Council heard at the standing committee meeting that the trail is already used unofficially by motorized vehicles.
Some residents of these neighbourhoods are concerned about the motorized use designation and how it will affect pedestrians who use the trails.
Julie Jay, who lives in Whistle Bend, said people of all ages and mobility use the trail daily, and that the use of motorized vehicles on the trail would increase if it were fully designated. She raised particular concerns for senior citizens living in the area and pointed out that there is a long-term care facility along the trail where elderly people frequently walk.
Jay said that if the designation goes through, it will be hard to undo if it is found to be inappropriate for the area later, when more people move into the area.
“The damage to the quality of life to the majority of trail users in Whistle Bend will be irreversible,” she said.
The recommendation is based on a review of the 2007 trail plan conducted by a neighbourhood trail task force formed in February 2016, city staff said. The task force was made up of members of the Porter Creek Community Association, Whistle Bend Neighbourhood Association and others. The task force recommended the change in designation after conducting a set of surveys in June, one at a public service meeting with 15 respondents, and one online survey with 67 respondents.
Coun. Roslyn Woodcock, however, said there was some uncertainty as to whether the trail was actually already designated for motorized use. She said she believed that it was.
There was some quibbling amongst council and city staff about this, with city staff and some councillors arguing the trails had been designated for motorized use at earlier public meetings, when Whistle Bend was first being built.
Coun. Dan Boyd said he didn’t think that was possible, as no one could recall council voting on it.
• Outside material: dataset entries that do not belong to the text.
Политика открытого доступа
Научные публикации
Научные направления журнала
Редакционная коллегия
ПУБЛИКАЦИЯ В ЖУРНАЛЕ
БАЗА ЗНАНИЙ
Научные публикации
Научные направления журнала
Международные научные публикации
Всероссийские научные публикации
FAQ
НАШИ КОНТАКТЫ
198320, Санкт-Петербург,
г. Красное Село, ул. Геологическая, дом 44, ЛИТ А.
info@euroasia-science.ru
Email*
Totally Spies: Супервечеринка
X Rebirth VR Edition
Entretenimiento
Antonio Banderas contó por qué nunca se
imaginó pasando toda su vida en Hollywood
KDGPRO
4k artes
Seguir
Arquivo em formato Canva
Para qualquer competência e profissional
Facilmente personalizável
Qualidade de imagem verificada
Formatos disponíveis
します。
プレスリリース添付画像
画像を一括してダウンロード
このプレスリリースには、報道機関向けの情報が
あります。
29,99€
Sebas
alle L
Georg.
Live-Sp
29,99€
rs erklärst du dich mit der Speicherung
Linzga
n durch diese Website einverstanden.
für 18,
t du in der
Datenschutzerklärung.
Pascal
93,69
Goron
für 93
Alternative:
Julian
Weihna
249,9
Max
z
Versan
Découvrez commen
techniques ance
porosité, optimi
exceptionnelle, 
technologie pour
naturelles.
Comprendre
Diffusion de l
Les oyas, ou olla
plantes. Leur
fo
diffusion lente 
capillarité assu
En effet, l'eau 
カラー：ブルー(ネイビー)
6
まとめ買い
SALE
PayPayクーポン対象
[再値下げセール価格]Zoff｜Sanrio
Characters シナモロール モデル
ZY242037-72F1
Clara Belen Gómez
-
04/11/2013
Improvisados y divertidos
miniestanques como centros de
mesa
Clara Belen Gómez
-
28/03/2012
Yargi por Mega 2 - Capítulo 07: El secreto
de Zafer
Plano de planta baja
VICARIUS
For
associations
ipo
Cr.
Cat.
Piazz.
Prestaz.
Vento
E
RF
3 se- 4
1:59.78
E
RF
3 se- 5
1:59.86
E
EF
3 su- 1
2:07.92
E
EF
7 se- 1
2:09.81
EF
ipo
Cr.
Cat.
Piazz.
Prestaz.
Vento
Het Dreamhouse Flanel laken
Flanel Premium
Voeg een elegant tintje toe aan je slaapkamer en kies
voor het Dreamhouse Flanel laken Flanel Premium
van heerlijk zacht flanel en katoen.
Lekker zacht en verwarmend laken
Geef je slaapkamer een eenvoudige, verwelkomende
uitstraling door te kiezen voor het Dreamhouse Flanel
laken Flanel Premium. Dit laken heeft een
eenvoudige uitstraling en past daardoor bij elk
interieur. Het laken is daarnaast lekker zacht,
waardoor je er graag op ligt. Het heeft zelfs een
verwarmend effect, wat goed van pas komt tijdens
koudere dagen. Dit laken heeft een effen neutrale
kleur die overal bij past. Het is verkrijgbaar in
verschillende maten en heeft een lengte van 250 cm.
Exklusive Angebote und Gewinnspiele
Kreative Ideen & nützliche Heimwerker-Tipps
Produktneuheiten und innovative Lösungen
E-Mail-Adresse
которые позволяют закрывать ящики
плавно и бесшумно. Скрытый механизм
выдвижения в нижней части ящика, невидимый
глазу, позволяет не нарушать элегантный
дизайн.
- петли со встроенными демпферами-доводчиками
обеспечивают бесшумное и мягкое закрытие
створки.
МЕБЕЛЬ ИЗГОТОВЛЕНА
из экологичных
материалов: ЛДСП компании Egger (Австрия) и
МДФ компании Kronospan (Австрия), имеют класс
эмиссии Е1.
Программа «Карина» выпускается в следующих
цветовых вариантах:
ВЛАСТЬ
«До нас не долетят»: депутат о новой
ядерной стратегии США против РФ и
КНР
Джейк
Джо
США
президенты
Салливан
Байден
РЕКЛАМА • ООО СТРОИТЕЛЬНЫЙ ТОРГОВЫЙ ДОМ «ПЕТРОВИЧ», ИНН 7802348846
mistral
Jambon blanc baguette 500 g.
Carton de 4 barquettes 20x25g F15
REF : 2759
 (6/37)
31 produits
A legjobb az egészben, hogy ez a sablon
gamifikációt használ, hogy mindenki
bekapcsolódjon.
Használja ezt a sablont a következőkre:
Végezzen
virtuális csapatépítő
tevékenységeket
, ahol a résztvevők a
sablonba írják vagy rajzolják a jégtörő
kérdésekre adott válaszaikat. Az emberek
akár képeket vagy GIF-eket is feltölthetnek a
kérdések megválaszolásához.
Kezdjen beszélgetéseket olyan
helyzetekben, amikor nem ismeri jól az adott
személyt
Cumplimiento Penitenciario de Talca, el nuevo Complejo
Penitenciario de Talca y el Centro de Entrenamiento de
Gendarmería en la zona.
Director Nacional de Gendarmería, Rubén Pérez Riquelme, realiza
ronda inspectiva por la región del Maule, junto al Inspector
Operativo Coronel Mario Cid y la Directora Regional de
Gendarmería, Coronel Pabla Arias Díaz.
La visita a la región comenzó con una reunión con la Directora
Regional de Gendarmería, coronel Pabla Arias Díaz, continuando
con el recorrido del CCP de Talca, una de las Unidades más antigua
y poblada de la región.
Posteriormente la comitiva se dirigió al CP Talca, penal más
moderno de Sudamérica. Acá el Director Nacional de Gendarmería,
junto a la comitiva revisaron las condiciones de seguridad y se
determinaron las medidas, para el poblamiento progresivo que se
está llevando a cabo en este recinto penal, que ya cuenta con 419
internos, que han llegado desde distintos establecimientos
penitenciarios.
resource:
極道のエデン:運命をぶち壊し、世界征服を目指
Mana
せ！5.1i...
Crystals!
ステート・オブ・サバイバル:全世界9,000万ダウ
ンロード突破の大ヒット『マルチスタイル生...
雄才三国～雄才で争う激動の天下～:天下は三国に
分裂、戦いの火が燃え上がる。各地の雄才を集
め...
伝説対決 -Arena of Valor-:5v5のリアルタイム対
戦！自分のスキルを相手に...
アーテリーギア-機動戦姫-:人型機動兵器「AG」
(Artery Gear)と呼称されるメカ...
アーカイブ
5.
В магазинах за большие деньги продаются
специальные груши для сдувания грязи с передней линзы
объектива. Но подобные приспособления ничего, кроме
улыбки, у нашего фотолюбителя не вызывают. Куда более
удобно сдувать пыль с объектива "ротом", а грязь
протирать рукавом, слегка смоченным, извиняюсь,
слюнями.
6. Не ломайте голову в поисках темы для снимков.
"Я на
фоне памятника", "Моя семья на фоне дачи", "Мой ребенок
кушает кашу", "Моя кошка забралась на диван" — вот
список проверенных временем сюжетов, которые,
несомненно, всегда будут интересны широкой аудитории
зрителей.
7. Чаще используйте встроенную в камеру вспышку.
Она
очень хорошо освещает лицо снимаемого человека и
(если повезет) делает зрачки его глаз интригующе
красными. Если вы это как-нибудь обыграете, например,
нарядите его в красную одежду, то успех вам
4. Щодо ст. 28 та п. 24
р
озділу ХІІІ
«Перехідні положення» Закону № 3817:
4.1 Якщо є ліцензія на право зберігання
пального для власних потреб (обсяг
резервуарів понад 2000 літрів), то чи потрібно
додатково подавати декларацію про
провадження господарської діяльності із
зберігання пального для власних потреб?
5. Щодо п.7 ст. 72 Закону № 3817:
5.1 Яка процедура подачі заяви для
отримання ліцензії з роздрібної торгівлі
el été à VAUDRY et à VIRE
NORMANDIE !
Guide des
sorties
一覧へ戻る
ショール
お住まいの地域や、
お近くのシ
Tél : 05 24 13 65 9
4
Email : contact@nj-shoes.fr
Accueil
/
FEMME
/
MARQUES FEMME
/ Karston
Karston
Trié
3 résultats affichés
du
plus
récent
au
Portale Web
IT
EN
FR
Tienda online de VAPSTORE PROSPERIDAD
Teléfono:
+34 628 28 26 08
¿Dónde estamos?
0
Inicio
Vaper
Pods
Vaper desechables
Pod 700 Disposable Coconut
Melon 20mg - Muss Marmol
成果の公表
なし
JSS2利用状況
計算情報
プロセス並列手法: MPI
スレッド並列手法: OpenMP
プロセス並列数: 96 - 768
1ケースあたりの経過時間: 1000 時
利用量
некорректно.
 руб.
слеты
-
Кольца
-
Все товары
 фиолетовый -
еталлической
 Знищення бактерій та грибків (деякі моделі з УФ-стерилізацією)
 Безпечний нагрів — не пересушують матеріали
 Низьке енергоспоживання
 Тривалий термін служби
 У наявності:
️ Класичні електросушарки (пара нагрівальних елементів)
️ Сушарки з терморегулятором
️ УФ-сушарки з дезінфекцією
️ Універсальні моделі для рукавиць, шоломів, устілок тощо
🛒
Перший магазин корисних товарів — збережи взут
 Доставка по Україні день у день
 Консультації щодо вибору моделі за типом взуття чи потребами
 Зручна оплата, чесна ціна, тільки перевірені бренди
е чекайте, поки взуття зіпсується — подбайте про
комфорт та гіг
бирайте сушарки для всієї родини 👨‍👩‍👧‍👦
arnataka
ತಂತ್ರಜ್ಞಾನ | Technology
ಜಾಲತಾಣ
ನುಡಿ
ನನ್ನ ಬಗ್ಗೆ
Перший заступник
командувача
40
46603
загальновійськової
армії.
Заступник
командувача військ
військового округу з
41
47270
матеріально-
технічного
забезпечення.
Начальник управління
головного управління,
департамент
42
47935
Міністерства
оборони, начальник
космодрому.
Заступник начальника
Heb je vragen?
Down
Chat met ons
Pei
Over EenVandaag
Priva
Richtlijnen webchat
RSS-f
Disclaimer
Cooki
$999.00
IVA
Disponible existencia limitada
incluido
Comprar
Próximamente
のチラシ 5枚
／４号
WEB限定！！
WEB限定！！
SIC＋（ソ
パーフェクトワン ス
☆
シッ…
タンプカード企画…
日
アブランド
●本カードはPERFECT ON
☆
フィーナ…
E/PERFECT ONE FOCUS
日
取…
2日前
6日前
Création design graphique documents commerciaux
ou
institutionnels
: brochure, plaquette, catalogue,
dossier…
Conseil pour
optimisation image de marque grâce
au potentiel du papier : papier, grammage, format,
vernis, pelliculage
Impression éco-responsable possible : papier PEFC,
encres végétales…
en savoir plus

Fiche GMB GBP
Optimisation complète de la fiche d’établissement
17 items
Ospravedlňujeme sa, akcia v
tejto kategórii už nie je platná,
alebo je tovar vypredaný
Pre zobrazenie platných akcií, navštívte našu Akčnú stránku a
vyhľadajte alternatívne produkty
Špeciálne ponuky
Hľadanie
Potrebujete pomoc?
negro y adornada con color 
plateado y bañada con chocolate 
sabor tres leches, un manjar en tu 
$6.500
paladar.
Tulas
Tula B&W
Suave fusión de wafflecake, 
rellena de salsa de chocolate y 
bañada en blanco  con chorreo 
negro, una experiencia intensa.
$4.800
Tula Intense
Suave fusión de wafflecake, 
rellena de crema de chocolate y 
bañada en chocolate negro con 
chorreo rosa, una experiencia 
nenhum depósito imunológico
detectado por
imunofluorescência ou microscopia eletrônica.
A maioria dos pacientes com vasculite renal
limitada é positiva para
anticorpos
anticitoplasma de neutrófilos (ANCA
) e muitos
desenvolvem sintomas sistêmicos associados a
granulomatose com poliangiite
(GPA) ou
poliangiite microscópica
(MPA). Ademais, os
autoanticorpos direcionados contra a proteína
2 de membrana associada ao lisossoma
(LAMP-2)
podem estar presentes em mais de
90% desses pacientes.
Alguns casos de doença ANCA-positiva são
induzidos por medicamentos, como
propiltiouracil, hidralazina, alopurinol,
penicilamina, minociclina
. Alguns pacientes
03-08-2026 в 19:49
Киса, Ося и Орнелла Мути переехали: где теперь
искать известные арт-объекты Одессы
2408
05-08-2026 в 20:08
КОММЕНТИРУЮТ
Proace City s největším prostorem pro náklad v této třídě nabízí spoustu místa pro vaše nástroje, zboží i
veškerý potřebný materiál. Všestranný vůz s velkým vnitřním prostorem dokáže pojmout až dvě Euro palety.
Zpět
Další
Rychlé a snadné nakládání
City staff were unable to present a record of the designation vote at the time of the meeting.
“I’m not really sold on the idea that this is designated,” said Boyd. “I’d like to see the record of this.”
“I have a hard time seeing the logic of having that paved trail motorized … and I’m having a hard time following the logic of how this was designated.”
City staff are putting together a timeline for the designation in an attempt to clarify the uncertainty around the designation.
There were also concerns about low numbers of participants in the use surveys, which staff said showed “a strong request by residents” to allow motorized vehicles.
“I’m just looking at the numbers,” said Coun. Samson Hartland. “I feel like we’re a little short. Only 67 people took the survey…. Is there a better way to collect the data?”
Staff said there were initially supposed to be two trails — one motorized and one non-motorized — but the territorial funding was cut for the project and the second trail was scrapped.
“I don’t remember that,” said Coun. Rob Fendrick. “I could be wrong … but two trails would solve the problem.”
Staff said it would also be possible to change the designation later, when Whistle Bend is fully built and settled.
“I don’t know if it’s wise to keep refreshing every time a house gets built,” said Mayor Dan Curtis. “I think we need to look at the long term.”
Council will vote on the issue June 5.